*Exercise details*.
Please keep to the lines below from the one with "table_header [280, 1468, 416, 1492]" through the one with "table_header [837, 1468, 973, 1492]", and restate them word for word, ends included.

*Data provided*.

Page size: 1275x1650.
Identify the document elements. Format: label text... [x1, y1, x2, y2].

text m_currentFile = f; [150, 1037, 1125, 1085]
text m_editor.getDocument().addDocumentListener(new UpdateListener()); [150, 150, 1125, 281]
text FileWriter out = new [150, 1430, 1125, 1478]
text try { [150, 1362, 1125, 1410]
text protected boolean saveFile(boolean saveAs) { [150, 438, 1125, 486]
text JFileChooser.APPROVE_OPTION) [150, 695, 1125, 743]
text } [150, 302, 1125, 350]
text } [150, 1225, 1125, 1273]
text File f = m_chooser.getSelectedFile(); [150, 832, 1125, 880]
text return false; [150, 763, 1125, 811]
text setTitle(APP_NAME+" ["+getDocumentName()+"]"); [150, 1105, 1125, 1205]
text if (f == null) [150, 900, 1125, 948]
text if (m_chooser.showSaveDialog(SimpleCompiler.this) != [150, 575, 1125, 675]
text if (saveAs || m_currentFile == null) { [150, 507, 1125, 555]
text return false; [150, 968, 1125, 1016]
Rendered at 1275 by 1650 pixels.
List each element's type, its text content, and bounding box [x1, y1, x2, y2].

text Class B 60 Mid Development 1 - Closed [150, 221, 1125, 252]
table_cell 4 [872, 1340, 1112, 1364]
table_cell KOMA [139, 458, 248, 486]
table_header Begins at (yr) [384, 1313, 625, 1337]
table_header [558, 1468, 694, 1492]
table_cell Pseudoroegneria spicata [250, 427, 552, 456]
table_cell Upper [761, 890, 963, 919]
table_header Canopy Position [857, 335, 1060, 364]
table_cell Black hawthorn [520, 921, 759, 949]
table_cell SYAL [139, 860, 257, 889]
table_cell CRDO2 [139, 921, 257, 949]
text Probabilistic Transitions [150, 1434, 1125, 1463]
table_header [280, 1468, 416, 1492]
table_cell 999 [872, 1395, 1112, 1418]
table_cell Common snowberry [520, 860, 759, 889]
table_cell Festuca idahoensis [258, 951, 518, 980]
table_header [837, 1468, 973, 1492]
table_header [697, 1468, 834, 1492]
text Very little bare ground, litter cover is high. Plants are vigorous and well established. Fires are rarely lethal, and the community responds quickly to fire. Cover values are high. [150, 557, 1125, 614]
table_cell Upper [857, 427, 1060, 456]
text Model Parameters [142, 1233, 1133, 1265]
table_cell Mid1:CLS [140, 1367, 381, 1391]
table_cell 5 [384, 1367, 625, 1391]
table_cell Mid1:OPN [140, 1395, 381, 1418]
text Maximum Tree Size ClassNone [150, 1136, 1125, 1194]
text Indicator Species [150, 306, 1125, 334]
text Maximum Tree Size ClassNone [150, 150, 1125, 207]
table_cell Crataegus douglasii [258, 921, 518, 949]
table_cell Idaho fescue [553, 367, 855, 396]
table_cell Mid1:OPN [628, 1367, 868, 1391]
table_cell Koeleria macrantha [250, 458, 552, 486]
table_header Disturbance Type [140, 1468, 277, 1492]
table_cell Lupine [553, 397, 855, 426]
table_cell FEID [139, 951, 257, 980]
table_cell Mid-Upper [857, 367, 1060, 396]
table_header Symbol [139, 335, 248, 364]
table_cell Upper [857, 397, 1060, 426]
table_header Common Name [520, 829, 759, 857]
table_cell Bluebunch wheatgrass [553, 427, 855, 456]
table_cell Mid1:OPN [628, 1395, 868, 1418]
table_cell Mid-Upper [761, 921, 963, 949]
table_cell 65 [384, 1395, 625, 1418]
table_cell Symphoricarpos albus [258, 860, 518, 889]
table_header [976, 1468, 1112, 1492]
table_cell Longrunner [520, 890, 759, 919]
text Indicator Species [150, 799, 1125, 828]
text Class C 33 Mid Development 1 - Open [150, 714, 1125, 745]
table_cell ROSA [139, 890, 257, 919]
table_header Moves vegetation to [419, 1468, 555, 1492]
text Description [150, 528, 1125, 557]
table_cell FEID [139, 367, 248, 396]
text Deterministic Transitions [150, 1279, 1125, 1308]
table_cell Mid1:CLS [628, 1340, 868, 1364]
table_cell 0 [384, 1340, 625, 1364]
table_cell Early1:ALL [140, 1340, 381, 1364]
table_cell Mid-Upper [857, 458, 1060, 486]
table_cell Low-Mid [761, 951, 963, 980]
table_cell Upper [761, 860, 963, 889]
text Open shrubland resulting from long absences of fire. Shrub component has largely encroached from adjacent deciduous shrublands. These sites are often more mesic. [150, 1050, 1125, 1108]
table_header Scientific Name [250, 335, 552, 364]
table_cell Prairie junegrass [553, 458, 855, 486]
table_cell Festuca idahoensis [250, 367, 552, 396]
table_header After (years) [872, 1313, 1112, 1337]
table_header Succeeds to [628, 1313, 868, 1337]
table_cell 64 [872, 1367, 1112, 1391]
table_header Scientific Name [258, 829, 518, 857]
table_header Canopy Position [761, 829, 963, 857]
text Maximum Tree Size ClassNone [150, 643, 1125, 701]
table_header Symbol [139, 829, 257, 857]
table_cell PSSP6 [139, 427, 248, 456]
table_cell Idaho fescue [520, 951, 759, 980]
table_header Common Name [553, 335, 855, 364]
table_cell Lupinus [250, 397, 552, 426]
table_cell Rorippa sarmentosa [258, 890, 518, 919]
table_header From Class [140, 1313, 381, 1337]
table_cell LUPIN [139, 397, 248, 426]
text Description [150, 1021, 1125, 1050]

*Answer to the exercise*.
table_header [280, 1468, 416, 1492]
table_cell 999 [872, 1395, 1112, 1418]
table_cell Common snowberry [520, 860, 759, 889]
table_cell Festuca idahoensis [258, 951, 518, 980]
table_header [837, 1468, 973, 1492]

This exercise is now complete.